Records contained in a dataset
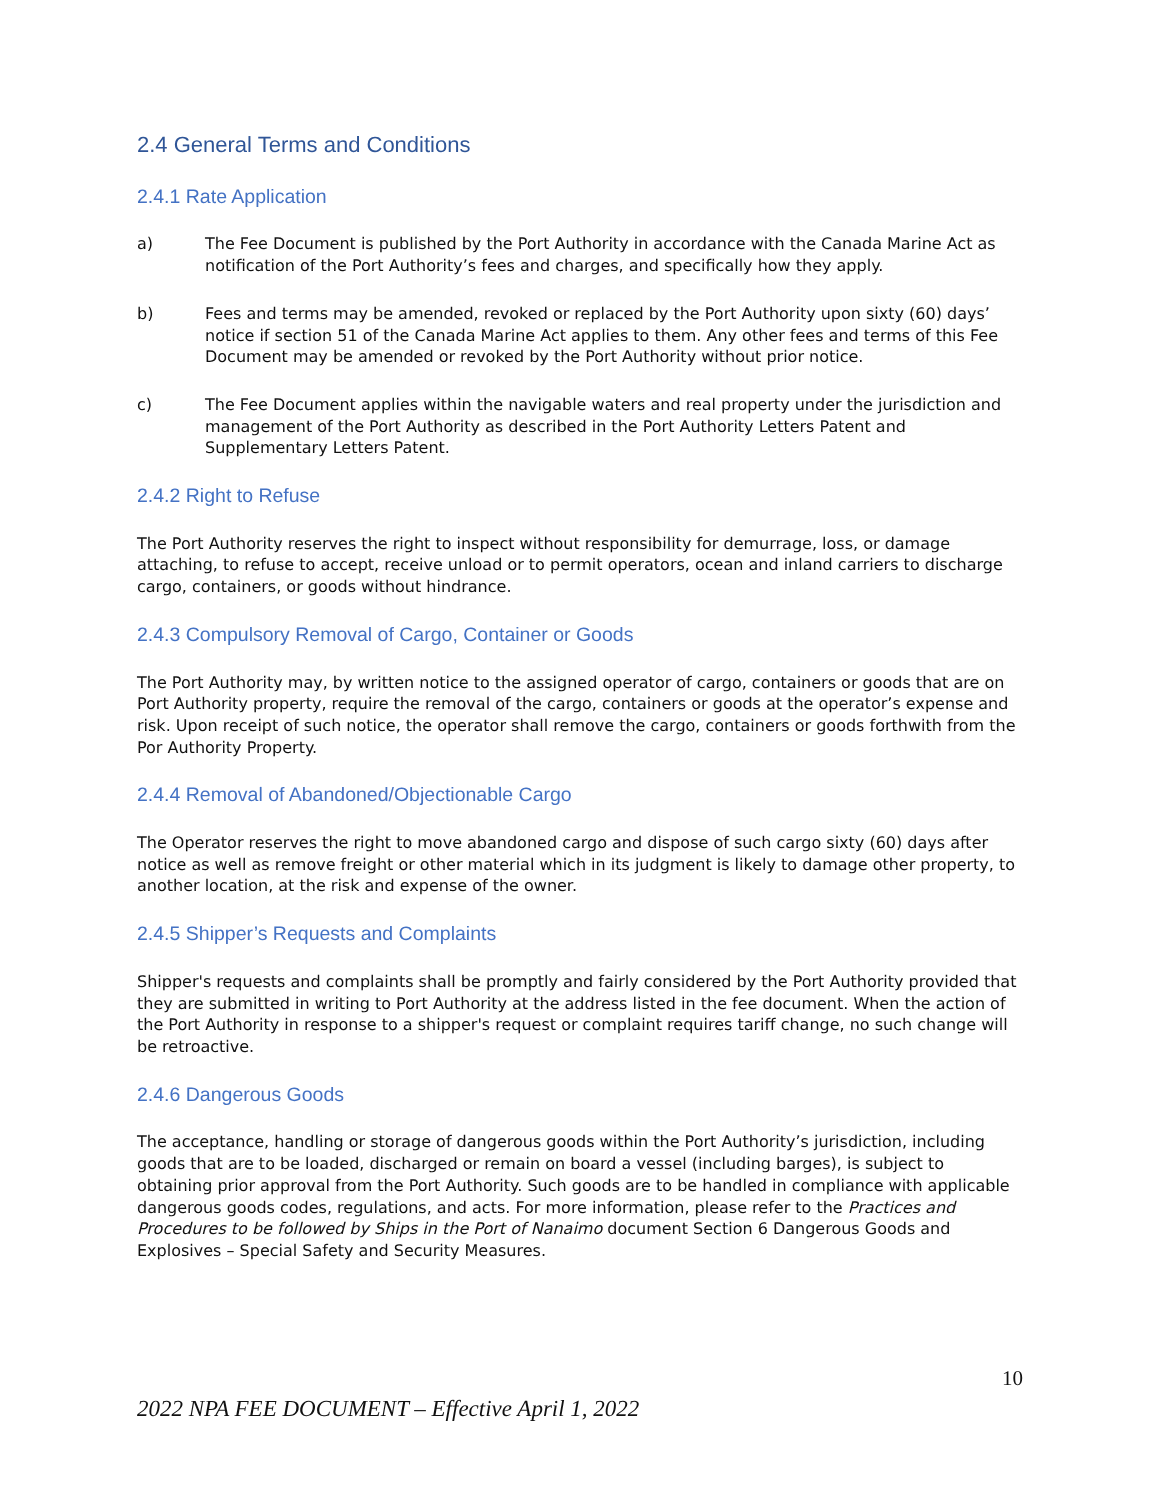2.4 General Terms and Conditions
2.4.1 Rate Application
a) The Fee Document is published by the Port Authority in accordance with the Canada Marine Act as notification of the Port Authority’s fees and charges, and specifically how they apply.
b) Fees and terms may be amended, revoked or replaced by the Port Authority upon sixty (60) days’ notice if section 51 of the Canada Marine Act applies to them. Any other fees and terms of this Fee Document may be amended or revoked by the Port Authority without prior notice.
c) The Fee Document applies within the navigable waters and real property under the jurisdiction and management of the Port Authority as described in the Port Authority Letters Patent and Supplementary Letters Patent.
2.4.2 Right to Refuse
The Port Authority reserves the right to inspect without responsibility for demurrage, loss, or damage attaching, to refuse to accept, receive unload or to permit operators, ocean and inland carriers to discharge cargo, containers, or goods without hindrance.
2.4.3 Compulsory Removal of Cargo, Container or Goods
The Port Authority may, by written notice to the assigned operator of cargo, containers or goods that are on Port Authority property, require the removal of the cargo, containers or goods at the operator’s expense and risk. Upon receipt of such notice, the operator shall remove the cargo, containers or goods forthwith from the Por Authority Property.
2.4.4 Removal of Abandoned/Objectionable Cargo
The Operator reserves the right to move abandoned cargo and dispose of such cargo sixty (60) days after notice as well as remove freight or other material which in its judgment is likely to damage other property, to another location, at the risk and expense of the owner.
2.4.5 Shipper’s Requests and Complaints
Shipper's requests and complaints shall be promptly and fairly considered by the Port Authority provided that they are submitted in writing to Port Authority at the address listed in the fee document. When the action of the Port Authority in response to a shipper's request or complaint requires tariff change, no such change will be retroactive.
2.4.6 Dangerous Goods
The acceptance, handling or storage of dangerous goods within the Port Authority’s jurisdiction, including goods that are to be loaded, discharged or remain on board a vessel (including barges), is subject to obtaining prior approval from the Port Authority. Such goods are to be handled in compliance with applicable dangerous goods codes, regulations, and acts. For more information, please refer to the Practices and Procedures to be followed by Ships in the Port of Nanaimo document Section 6 Dangerous Goods and Explosives – Special Safety and Security Measures.
10
2022 NPA FEE DOCUMENT – Effective April 1, 2022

• **Problem details**
From the entries above, copy every line where the word "property" shows up.

• **Solution**
c) The Fee Document applies within the navigable waters and real property under the jurisdiction and management of the Port Authority as described in the Port Authority Letters Patent and Supplementary Letters Patent.
The Port Authority may, by written notice to the assigned operator of cargo, containers or goods that are on Port Authority property, require the removal of the cargo, containers or goods at the operator’s expense and risk. Upon receipt of such notice, the operator shall remove the cargo, containers or goods forthwith from the Por Authority Property.
The Operator reserves the right to move abandoned cargo and dispose of such cargo sixty (60) days after notice as well as remove freight or other material which in its judgment is likely to damage other property, to another location, at the risk and expense of the owner.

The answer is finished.